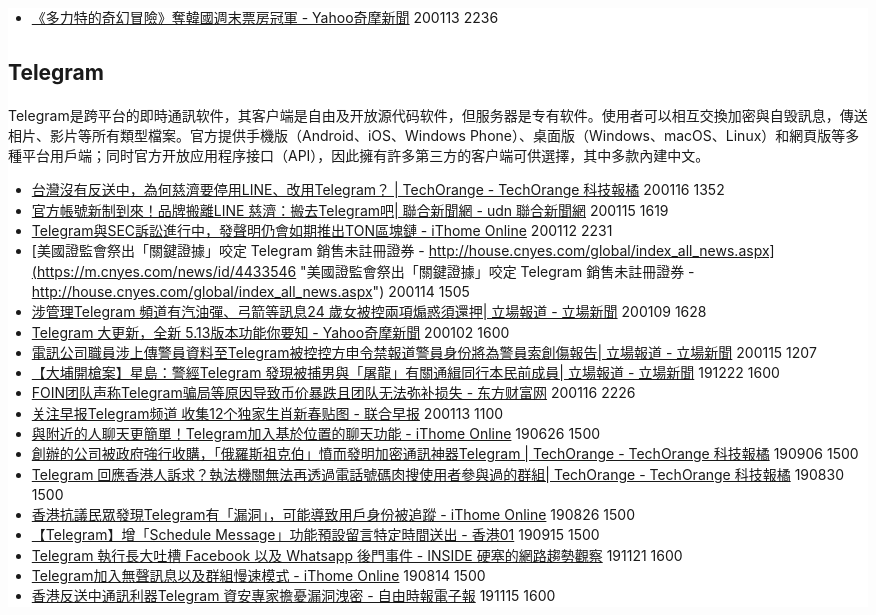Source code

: - [《多力特的奇幻冒險》奪韓國週末票房冠軍 - Yahoo奇摩新聞](https://tw.news.yahoo.com/%E5%A4%9A%E5%8A%9B%E7%89%B9%E7%9A%84%E5%A5%87%E5%B9%BB%E5%86%92%E9%9A%AA-%E5%A5%AA%E9%9F%93%E5%9C%8B%E9%80%B1%E6%9C%AB%E7%A5%A8%E6%88%BF%E5%86%A0%E8%BB%8D-143638392.html "《多力特的奇幻冒險》奪韓國週末票房冠軍 - Yahoo奇摩新聞") 200113 2236

## Telegram

Telegram是跨平台的即時通訊软件，其客户端是自由及开放源代码软件，但服务器是专有软件。使用者可以相互交換加密與自毁訊息，傳送相片、影片等所有類型檔案。官方提供手機版（Android、iOS、Windows Phone）、桌面版（Windows、macOS、Linux）和網頁版等多種平台用戶端；同时官方开放应用程序接口（API），因此擁有許多第三方的客户端可供選擇，其中多款內建中文。
- [台灣沒有反送中，為何慈濟要停用LINE、改用Telegram？ | TechOrange - TechOrange 科技報橘](https://buzzorange.com/techorange/2020/01/16/tzu-chi-telegram/ "台灣沒有反送中，為何慈濟要停用LINE、改用Telegram？ | TechOrange - TechOrange 科技報橘") 200116 1352
- [官方帳號新制到來！品牌搬離LINE 慈濟：搬去Telegram吧| 聯合新聞網 - udn 聯合新聞網](https://udn.com/news/story/7088/4289443 "官方帳號新制到來！品牌搬離LINE 慈濟：搬去Telegram吧| 聯合新聞網 - udn 聯合新聞網") 200115 1619
- [Telegram與SEC訴訟進行中，發聲明仍會如期推出TON區塊鏈 - iThome Online](https://ithome.com.tw/news/135296 "Telegram與SEC訴訟進行中，發聲明仍會如期推出TON區塊鏈 - iThome Online") 200112 2231
- [美國證監會祭出「關鍵證據」咬定 Telegram 銷售未註冊證券 - http://house.cnyes.com/global/index_all_news.aspx](https://m.cnyes.com/news/id/4433546 "美國證監會祭出「關鍵證據」咬定 Telegram 銷售未註冊證券 - http://house.cnyes.com/global/index_all_news.aspx") 200114 1505
- [涉管理Telegram 頻道有汽油彈、弓箭等訊息24 歲女被控兩項煽惑須還押| 立場報道 - 立場新聞](https://www.thestandnews.com/politics/%E6%B6%89-telegram-%E7%99%BC%E6%B1%BD%E6%B2%B9%E5%BD%88-%E5%BC%93%E7%AE%AD%E7%AD%89%E8%A8%8A%E6%81%AF-24-%E6%AD%B2%E9%A0%BB%E9%81%93%E7%AE%A1%E7%90%86%E4%BA%BA%E8%A2%AB%E6%8E%A7%E5%85%A9%E9%A0%85%E7%85%BD%E6%83%91-%E9%A0%88%E9%82%84%E6%8A%BC/ "涉管理Telegram 頻道有汽油彈、弓箭等訊息24 歲女被控兩項煽惑須還押| 立場報道 - 立場新聞") 200109 1628
- [Telegram 大更新，全新 5.13版本功能你要知 - Yahoo奇摩新聞](https://tw.news.yahoo.com/telegram-%E5%A4%A7%E6%9B%B4%E6%96%B0-%E5%85%A8%E6%96%B0-5-13%E7%89%88%E6%9C%AC%E5%8A%9F%E8%83%BD%E4%BD%A0%E8%A6%81%E7%9F%A5-113149866.html "Telegram 大更新，全新 5.13版本功能你要知 - Yahoo奇摩新聞") 200102 1600
- [電訊公司職員涉上傳警員資料至Telegram被控控方申令禁報道警員身份將為警員索創傷報告| 立場報道 - 立場新聞](https://www.thestandnews.com/politics/%E9%9B%BB%E8%A8%8A%E5%85%AC%E5%8F%B8%E8%81%B7%E5%93%A1%E6%B6%89%E4%B8%8A%E5%82%B3%E8%AD%A6%E5%93%A1%E8%B3%87%E6%96%99%E8%87%B3telegram%E8%A2%AB%E6%8E%A7-%E6%8E%A7%E6%96%B9%E7%94%B3%E4%BB%A4%E7%A6%81%E5%A0%B1%E9%81%93%E8%AD%A6%E5%93%A1%E8%BA%AB%E4%BB%BD-%E5%B0%87%E7%82%BA%E8%AD%A6%E5%93%A1%E7%B4%A2%E5%89%B5%E5%82%B7%E5%A0%B1%E5%91%8A/ "電訊公司職員涉上傳警員資料至Telegram被控控方申令禁報道警員身份將為警員索創傷報告| 立場報道 - 立場新聞") 200115 1207
- [【大埔開槍案】星島：警經Telegram 發現被捕男與「屠龍」有關通緝同行本民前成員| 立場報道 - 立場新聞](https://www.thestandnews.com/politics/%E5%A4%A7%E5%9F%94%E9%96%8B%E6%A7%8D%E6%A1%88-%E6%98%9F%E5%B3%B6-%E8%AD%A6%E7%B6%93-telegram-%E7%99%BC%E7%8F%BE%E8%A2%AB%E6%8D%95%E7%94%B7%E8%88%87-%E5%B1%A0%E9%BE%8D-%E6%9C%89%E9%97%9C-%E9%80%9A%E7%B7%9D%E5%90%8C%E8%A1%8C%E6%9C%AC%E6%B0%91%E5%89%8D%E6%88%90%E5%93%A1/ "【大埔開槍案】星島：警經Telegram 發現被捕男與「屠龍」有關通緝同行本民前成員| 立場報道 - 立場新聞") 191222 1600
- [FOIN团队声称Telegram骗局等原因导致币价暴跌且团队无法弥补损失 - 东方财富网](http://finance.eastmoney.com/a/202001161360061779.html "FOIN团队声称Telegram骗局等原因导致币价暴跌且团队无法弥补损失 - 东方财富网") 200116 2226
- [关注早报Telegram频道 收集12个独家生肖新春贴图 - 联合早报](https://www.zaobao.com.sg/special/report/singapore/chinese-new-year-2020/entertainment/story20200113-1020122 "关注早报Telegram频道 收集12个独家生肖新春贴图 - 联合早报") 200113 1100
- [與附近的人聊天更簡單！Telegram加入基於位置的聊天功能 - iThome Online](https://www.ithome.com.tw/news/131472 "與附近的人聊天更簡單！Telegram加入基於位置的聊天功能 - iThome Online") 190626 1500
- [創辦的公司被政府強行收購，「俄羅斯祖克伯」憤而發明加密通訊神器Telegram | TechOrange - TechOrange 科技報橘](https://buzzorange.com/techorange/2019/09/06/the-history-of-telegram/ "創辦的公司被政府強行收購，「俄羅斯祖克伯」憤而發明加密通訊神器Telegram | TechOrange - TechOrange 科技報橘") 190906 1500
- [Telegram 回應香港人訴求？執法機關無法再透過電話號碼肉搜使用者參與過的群組| TechOrange - TechOrange 科技報橘](https://buzzorange.com/techorange/2019/08/30/telegram-hk/ "Telegram 回應香港人訴求？執法機關無法再透過電話號碼肉搜使用者參與過的群組| TechOrange - TechOrange 科技報橘") 190830 1500
- [香港抗議民眾發現Telegram有「漏洞」，可能導致用戶身份被追蹤 - iThome Online](https://www.ithome.com.tw/news/132645 "香港抗議民眾發現Telegram有「漏洞」，可能導致用戶身份被追蹤 - iThome Online") 190826 1500
- [【Telegram】增「Schedule Message」功能預設留言特定時間送出 - 香港01](https://www.hk01.com/%E7%86%B1%E7%88%86%E8%A9%B1%E9%A1%8C/375404/telegram-%E5%A2%9E-schedule-message-%E5%8A%9F%E8%83%BD-%E9%A0%90%E8%A8%AD%E7%95%99%E8%A8%80%E7%89%B9%E5%AE%9A%E6%99%82%E9%96%93%E9%80%81%E5%87%BA "【Telegram】增「Schedule Message」功能預設留言特定時間送出 - 香港01") 190915 1500
- [Telegram 執行長大吐槽 Facebook 以及 Whatsapp 後門事件 - INSIDE 硬塞的網路趨勢觀察](https://www.inside.com.tw/article/18174-WhatsApp-will-never-be-secure "Telegram 執行長大吐槽 Facebook 以及 Whatsapp 後門事件 - INSIDE 硬塞的網路趨勢觀察") 191121 1600
- [Telegram加入無聲訊息以及群組慢速模式 - iThome Online](https://www.ithome.com.tw/news/132411 "Telegram加入無聲訊息以及群組慢速模式 - iThome Online") 190814 1500
- [香港反送中通訊利器Telegram 資安專家擔憂漏洞洩密 - 自由時報電子報](https://ec.ltn.com.tw/article/breakingnews/2978749 "香港反送中通訊利器Telegram 資安專家擔憂漏洞洩密 - 自由時報電子報") 191115 1600
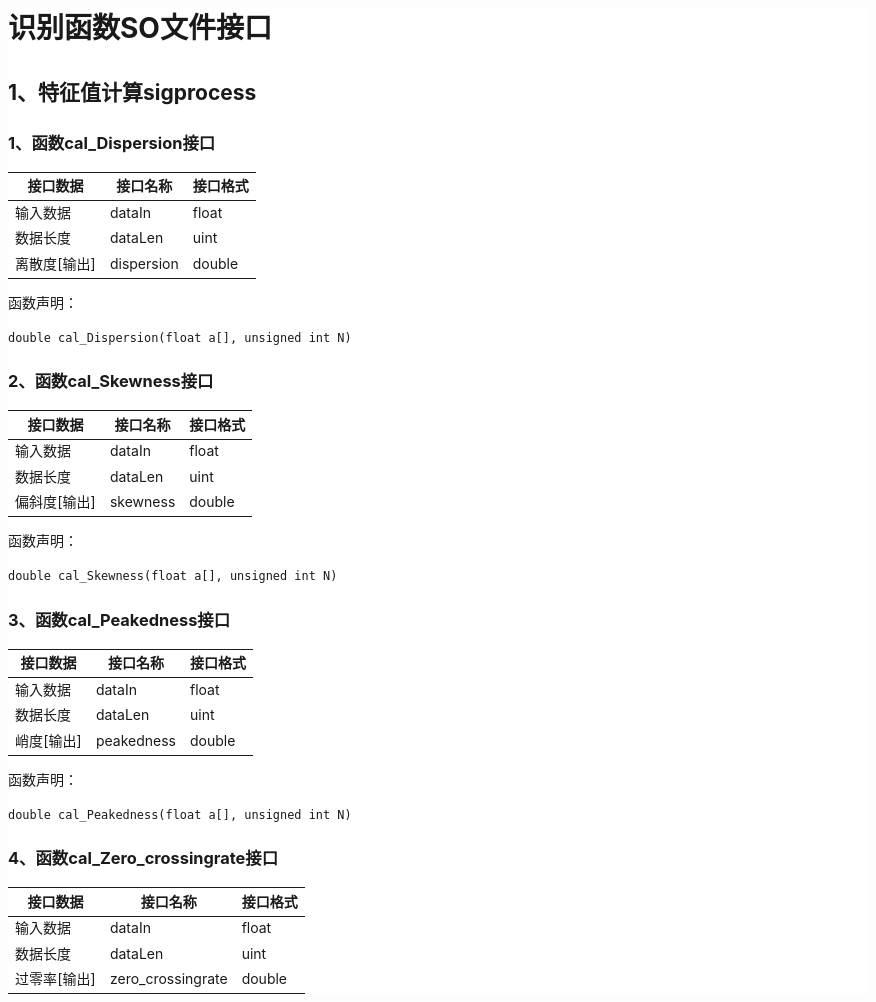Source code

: # 识别函数SO文件接口

## 1、特征值计算sigprocess

### 1、函数cal_Dispersion接口

| 接口数据 | 接口名称   | 接口格式 |
| -------- | ---------- | -------- |
| 输入数据 | dataIn     | float    |
| 数据长度 | dataLen    | uint     |
| 离散度[输出]   | dispersion | double   |

函数声明：

`double cal_Dispersion(float a[], unsigned int N)`

### 2、函数cal_Skewness接口

| 接口数据 | 接口名称 | 接口格式 |
| -------- | -------- | -------- |
| 输入数据 | dataIn   | float    |
| 数据长度 | dataLen  | uint     |
| 偏斜度[输出]   | skewness | double   |

函数声明：

`double cal_Skewness(float a[], unsigned int N)`

### 3、函数cal_Peakedness接口

| 接口数据 | 接口名称   | 接口格式 |
| -------- | ---------- | -------- |
| 输入数据 | dataIn     | float    |
| 数据长度 | dataLen    | uint     |
| 峭度[输出]     | peakedness | double   |

函数声明：

`double cal_Peakedness(float a[], unsigned int N)`

### 4、函数cal_Zero_crossingrate接口

| 接口数据 | 接口名称          | 接口格式 |
| -------- | ----------------- | -------- |
| 输入数据 | dataIn            | float    |
| 数据长度 | dataLen           | uint     |
| 过零率[输出]   | zero_crossingrate | double   |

Work to complete ::
Copy the entries from their very start through the line with "## Telegram", keeping every line the same and leaving out the pictures.

Result for this exercise ::
Source code

: - [《多力特的奇幻冒險》奪韓國週末票房冠軍 - Yahoo奇摩新聞](https://tw.news.yahoo.com/%E5%A4%9A%E5%8A%9B%E7%89%B9%E7%9A%84%E5%A5%87%E5%B9%BB%E5%86%92%E9%9A%AA-%E5%A5%AA%E9%9F%93%E5%9C%8B%E9%80%B1%E6%9C%AB%E7%A5%A8%E6%88%BF%E5%86%A0%E8%BB%8D-143638392.html "《多力特的奇幻冒險》奪韓國週末票房冠軍 - Yahoo奇摩新聞") 200113 2236

## Telegram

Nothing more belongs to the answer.